---------- TEKS YANG DITAMPILKAN
KAMPUNGKU
on 26 Februari 2013
Label:
KENANGAN KECIL
Bagi sebagian penduduk Indonesia,Kabupaten Banjarnegara-Jawa Tengah mungkin tidak tahu dimana letak persisnya,karena harus jujur Kabupaten Banjarnegara agak kalah pamor dengan tetangga-tetangga sebelahnya seperti Wonosobo,Purbalingga dan Purwokerto.
Sebagai warga asli yang lahir dan besar di Banjarnegara kadang harus sedih ketika ditanya orang darimana asalnya,ketika menjawab dari Banjarnegara mereka mengerenyitkan dahi,dimana itu Banjarnegara?? Hufftt..kesel banget kalau harus mengatakan Banjarnegara itu terletak di sebelah Barat kabupaten Wonosobo,atau 53 Km timur Purwokerto.
Tapi apapun dan bagaimanapun aku tetap bangga Banjarnegara sebagai tanah kelahiranku,buktinya setiap saat diperantauan,ditengah hiruk pikuk kehidupan di Pulau Dewata kerinduanku untuk pulang dan tinggal di kampung halaman seperti tak tertahankan,kalau saja tidak ingat akan tugas kehidupan dan tanggung jawab kepada keluarga,aku akan lebih memilih untuk menghabiskan waktu,didesaku yang sejuk dan jauh dari kebisingan.
12 Km dari pusat kota Banjarnegara,terletak nama desa tempat aku dilahirkan,namanya desa Wanadadi,ada kebanggaan tersendiri,karena penyanyi legendaris Ebiet G Ade,juga dilahirkan di desa ini.dan kebetulan masih ada hubungan keluarga..he..he. Ngaku-ngaku.
Memang sudah jauh berbeda kehidupan sekarang didesaku,dibanding ketika aku masih kecil dulu,kampung ini sudah mengalami banyak perubahan seiring dengan berjalannya waktu dan perkembangan jaman dan teknologi,ketika aku lahir dulu,desaku belum dialiri listrik,benar-benar masih alami,sepi dan gelap ketika malam tiba.
Penerangan kalau malam hanya mengandalkan lampu petromak atau sentir (lampu teplok),masih ingat kalau menjelang magrib aku punya kewajiban untuk menyalakan lampu petromak,untuk rumah,dan bergiliran dengan teman-teman dikampung menyalakan lampu petromak untuk menerangi langgar (Surau )karena semua anak kampung setelah selesai Sholat magrib harus ngaji di Langgar.
Langgar panggung dibelakang rumahku selalu penuh dengan anak-anak ketika waktu mengaji tiba,kami semua belajar ngaji dan menghapal Juz Amma,Guru ngajiku dulu namanya Pak Abu Salim,Beliau sudah cukup sepuh ketika itu dan punya penyakit batuk,kalau pas ngajar ngaji beliau terbatuk-batuk,pasti beliau akan marah-marah sambil memukul dadanya karena jengkel,menurut beliau diganggu setan..he..he,padahal penyakit.
Setelah Pak Abu Salim meninggal guru ngajiku berganti yaitu kang Kirman dan Kang Rohmat,masih muda,tapi telaten mengajari kami semua menghafal Juz Amma.
--------------------
DAFTAR TUGAS:
• 1. Salin ulang sebagian teks yang ditampilkan: mulai dari kata-kata yang memuat "Penerangan kalau malam", lalu berhenti setelah "diganggu setan..he..he,padahal penyakit.".
• 2. Jawab pertanyaan berikut berdasarkan teks yang ditampilkan:
(a) Berapa jarak desa Wanadadi dari pusat kota Banjarnegara?
(b) Siapa nama guru mengaji sebelum digantikan kang Kirman dan Kang Rohmat?
(c) Lampu apa yang wajib dinyalakan penulis untuk rumah menjelang magrib?
Listing di bawah tidak diperlukan sama sekali.
---------- CUPLIKAN DATA
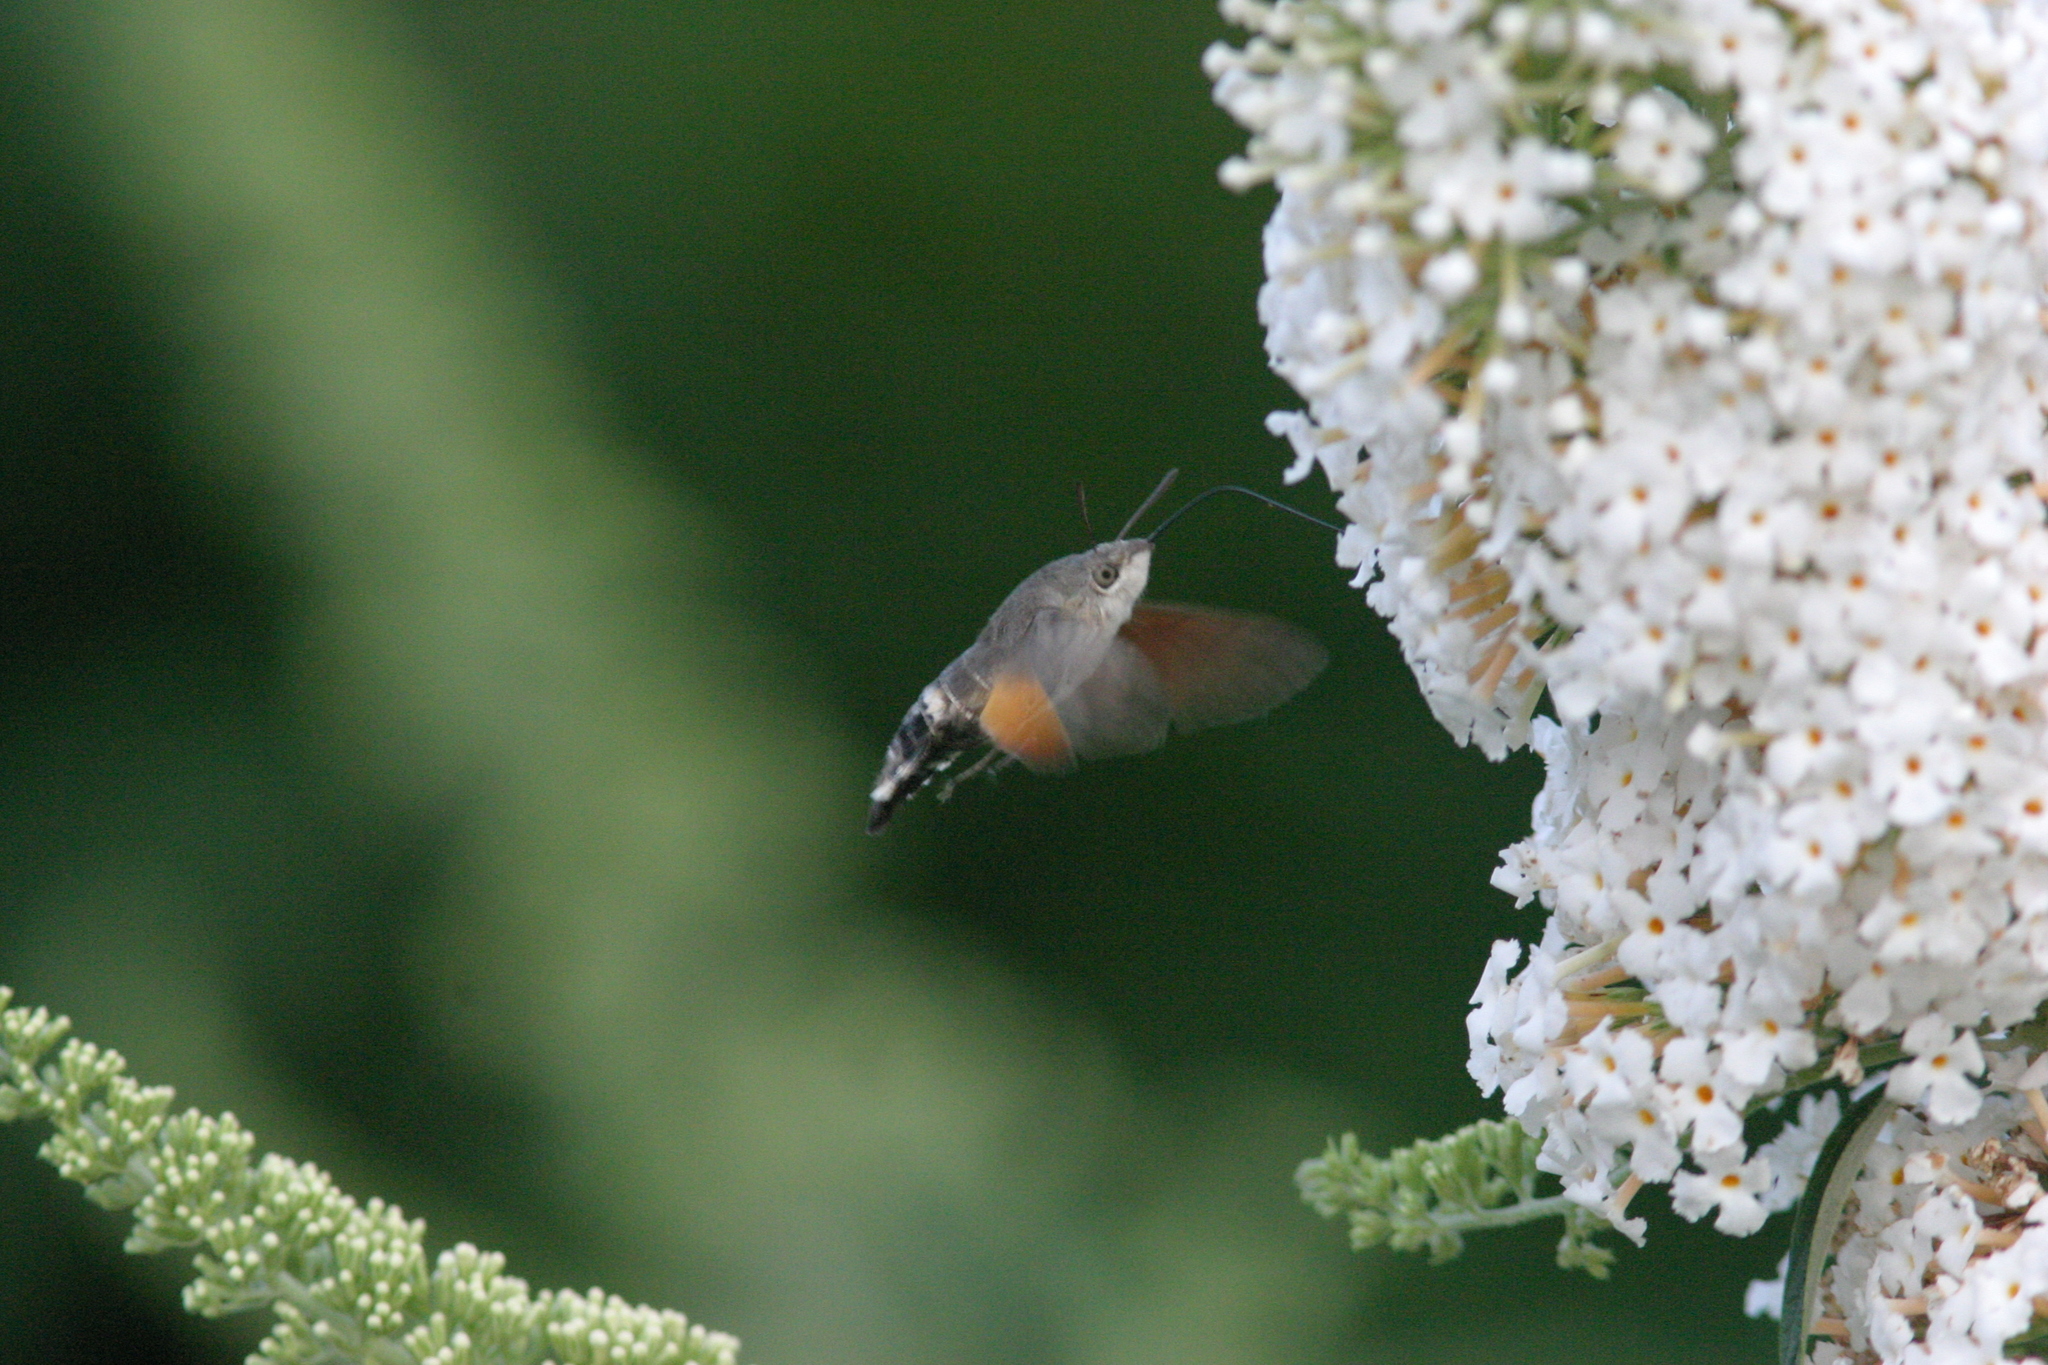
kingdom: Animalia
--------------------
JAWABAN LENGKAP:
• 1.
Penerangan kalau malam hanya mengandalkan lampu petromak atau sentir (lampu teplok),masih ingat kalau menjelang magrib aku punya kewajiban untuk menyalakan lampu petromak,untuk rumah,dan bergiliran dengan teman-teman dikampung menyalakan lampu petromak untuk menerangi langgar (Surau )karena semua anak kampung setelah selesai Sholat magrib harus ngaji di Langgar.
Langgar panggung dibelakang rumahku selalu penuh dengan anak-anak ketika waktu mengaji tiba,kami semua belajar ngaji dan menghapal Juz Amma,Guru ngajiku dulu namanya Pak Abu Salim,Beliau sudah cukup sepuh ketika itu dan punya penyakit batuk,kalau pas ngajar ngaji beliau terbatuk-batuk,pasti beliau akan marah-marah sambil memukul dadanya karena jengkel,menurut beliau diganggu setan..he..he,padahal penyakit.

• 2.
(a) 12 Km.
(b) Pak Abu Salim.
(c) Lampu petromak.